Heading into the Colgate series, the Black Bears are averaging 4,183 fans per home game, which does not count a home exhibition against the University of New Brunswick and three games against the Cross Insurance Arena in Portland. Friday night’s game marks the first of six consecutive games at the Alfond for the Black Bears, and Maine still has home contests remaining against the reigning champions from Providence. Even though the team’s record is what it is, do yourself a favor and get to Alfond Arena to see a game or two. What this team lacks in scoring punch they make up for by working hard and grinding opponents into tough games, and guys like Will Merchant, Dan Renouf and Matt Morris have improved vastly this season. Cam Brown is as hard a worker as you’ll find. Freshman Rob McGovern has shown signs that he can be a No. 1 goaltender as he gains experience at the Division I level.

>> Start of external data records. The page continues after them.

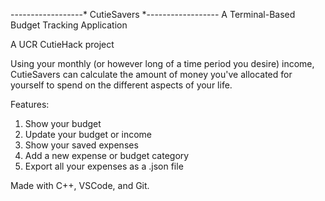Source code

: ------------------* CutieSavers *------------------
     A Terminal-Based Budget Tracking Application

A UCR CutieHack project

Using your monthly (or however long of a time period you desire) income, CutieSavers can calculate the amount of money you've allocated for yourself to spend on the different aspects of your life.

Features:
1. Show your budget
2. Update your budget or income
3. Show your saved expenses
4. Add a new expense or budget category
5. Export all your expenses as a .json file


Made with C++, VSCode, and Git.
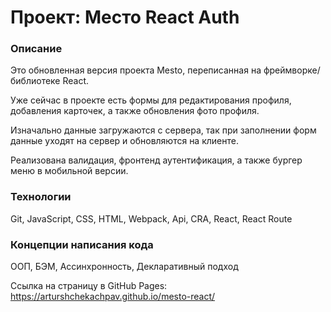 # Проект: Место React Auth

### Описание


Это обновленная версия проекта Mesto, переписанная на фреймворке/библиотеке React.

Уже сейчас в проекте есть формы для редактирования профиля, добавления карточек, а также обновления фото профиля. 

Изначально данные загружаются с сервера, так при заполнении форм данные уходят на сервер и обновляются на клиенте.

Реализована валидация, фронтенд аутентификация, а также бургер меню в мобильной версии.

### Технологии

Git, JavaScript, СSS, HTML, Webpack, Api, CRA, React, React Route

### Концепции написания кода

ООП, БЭМ, Ассинхронность, Декларативный подход

Сcылка на страницу в GitHub Pages: https://arturshchekachpav.github.io/mesto-react/
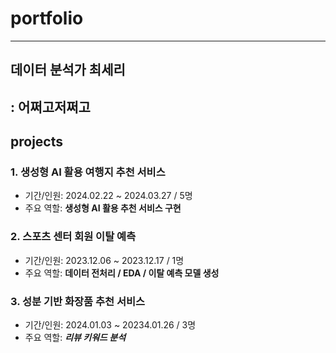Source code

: # portfolio
---
## 데이터 분석가 최세리
: 어쩌고저쩌고
---
## projects
### 1. 생성형 AI 활용 여행지 추천 서비스
- 기간/인원: 2024.02.22 ~ 2024.03.27 / 5명
- 주요 역할: **생성형 AI 활용 추천 서비스 구현**

### 2. 스포츠 센터 회원 이탈 예측
- 기간/인원: 2023.12.06 ~ 2023.12.17 / 1명
- 주요 역할: **데이터 전처리 / EDA / 이탈 예측 모델 생성**

### 3. 성분 기반 화장품 추천 서비스
- 기간/인원: 2024.01.03 ~ 20234.01.26 / 3명
- 주요 역할: ***리뷰 키워드 분석***

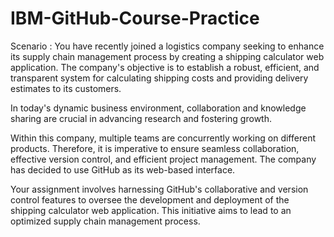 # IBM-GitHub-Course-Practice


Scenario :
You have recently joined a logistics company seeking to enhance its supply chain management process by creating a shipping calculator web application. The company's objective is to establish a robust, efficient, and transparent system for calculating shipping costs and providing delivery estimates to its customers.

In today's dynamic business environment, collaboration and knowledge sharing are crucial in advancing research and fostering growth.

Within this company, multiple teams are concurrently working on different products. Therefore, it is imperative to ensure seamless collaboration, effective version control, and efficient project management. The company has decided to use GitHub as its web-based interface.

Your assignment involves harnessing GitHub's collaborative and version control features to oversee the development and deployment of the shipping calculator web application. This initiative aims to lead to an optimized supply chain management process.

The second half of this season will undoubtedly be an interesting one for the Black Bears. Springing a surprising upset and perhaps stealing a first-round Hockey East playoff series should be the expectations that fans should have the second half of this season. Gendron’s next couple of recruiting classes look solid on paper, including three NHL draft picks in the Class of 2016. Maine’s schedule isn’t as arduous as it was during the first half of the year, and the Bears could easily move up a couple spots in the conference standings if they play well.
If there’s anything the late Walsh would want, it’s for Maine’s fans to continue to support the team, even when things aren’t going so well in the standings. Maine fans are some of the most passionate fans in all of college hockey, and even in tough times, they continue to show that passion, and that’s one sign that the program will keep improving under Gendron’s watch and return to hockey prominence.
Remember this: My grandfather waited 75 years to see the Red Sox win a World Series. If you can’t support your team when times aren’t good, they don’t deserve your support when they’re in championship contention.